Could your business be more productive?
I am a massive fan of efficiency in both my work and personal life.
Who wouldn’t be?
As it turns out, quite a lot of people and businesses. Whilst most people say that efficiency is important to them, for many their actions tend not to follow. Most are stuck doing the same things, in the same way that they always have.
Businesses find it easy to stay the same. How many times have you heard these phrases?
“That’s just how it’s done”
“We always do it this way”
“It’s worked in the past, so why change it?”
Harsh? Well let’s have a look. Take the example of how housebuilders and developers create their development appraisals. Many use Excel, the most popular spreadsheet software in the world, for their development appraisals. Why? Because they started with it. When someone starts a new business, they establish a way of doing most of the business functions over the first few months of operating but then they rarely revisit these processes over time, even if the company has undergone significant growth or adjustment. What was a reasonable process in start-up, may not be suitable for a busy, thriving business a year or two later.
Excel is an incredibly comprehensive tool, but its complex features require training and only a select few qualified professionals truly understand how to fully maximise these tools. I would suggest that a very small proportion of housebuilders and developers have had any formal training on its use. Partly due to the cost, the time commitment and because users feel they have a good enough grasp of what it does for what they need.
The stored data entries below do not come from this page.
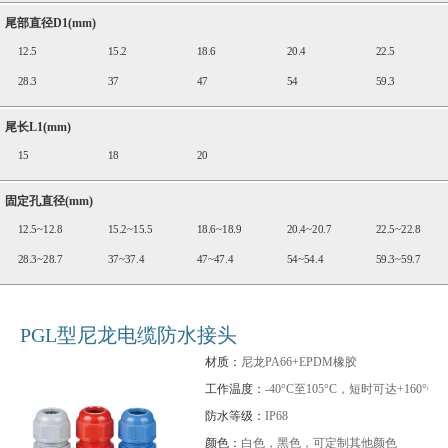
尾部直径D1(mm)
12.5
15.2
18.6
20.4
22.5
28.3
37
47
54
59.3
尾长L1(mm)
15
18
20
固定孔直径(mm)
12.5~12.8
15.2~15.5
18.6~18.9
20.4~20.7
22.5~22.8
28.3~28.7
37~37.4
47~47.4
54~54.4
59.3~59.7
PGL型尼龙电缆防水接头
材质：
尼龙PA66+EPDM橡胶
工作温度：
-40°C至105°C，短时可达+160°C
防水等级：
IP68
颜色：
白色，黑色，可定制其他颜色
The flexibility and huge functionality of Excel can also be its downfall in some applications. There are a huge range of appraisals out there, all different and potentially creating inconsistencies that result in mistakes, time lost, and general inefficiency. Research once suggested that 88% of spreadsheets contained at least one error.
Let’s go back to that home-made spreadsheet the fledgling developer started with. As the business grew the developer and the various third parties they worked with, all operating under different assumptions and models, contributed to the evolution of the appraisal. The format is adapted several times to cater for different projects, new lines and columns are added, formulas changed. Every time someone alters the spreadsheet there’s an opportunity for an error or inconsistency to creep in. Skip forward 5 years and what started out a simple spreadsheet has become a Frankenstein’s Monster being used on far more complex projects, projects it was never intended to cope with.
Granted there are lots of SME housebuilders and developers out there who have created their own solutions to development appraisals, and they work very well for them. That’s great! However, I’ve also seen lots of horror shows.
A few years ago when working for a development finance lender I noticed that development appraisals would often arrive poorly formatted, inconsistent and riddled with errors. Each one was different. I saw an opportunity and launched a software company.
3 years later we have hundreds of property companies using Aprao to appraise thousands of developments each month. Our customers tell us that they are spending around 80% less time appraising projects compared to their old methods. SME housebuilders, who previously spent 20-25 hours each month working on appraisals are now creating just as many in 4-5 hours instead. Nearly a week’s work condensed to half a day. We frequently hear that they can now move faster on sites, have a better success rate of securing funding and be more confident in the accuracy of their financial models.
Aprao is just one of many smart tools SME housebuilders and developers can use to help increase efficiency in their business and free up time. If you’re spending hours and hours doing something one way because that’s just how you’ve always done it, perhaps it’s time to have a really close look at why you’re still doing things that way. Your business may have changed significantly but if your processes are stuck in the past you may only have yourself to blame for there not being enough hours in the day.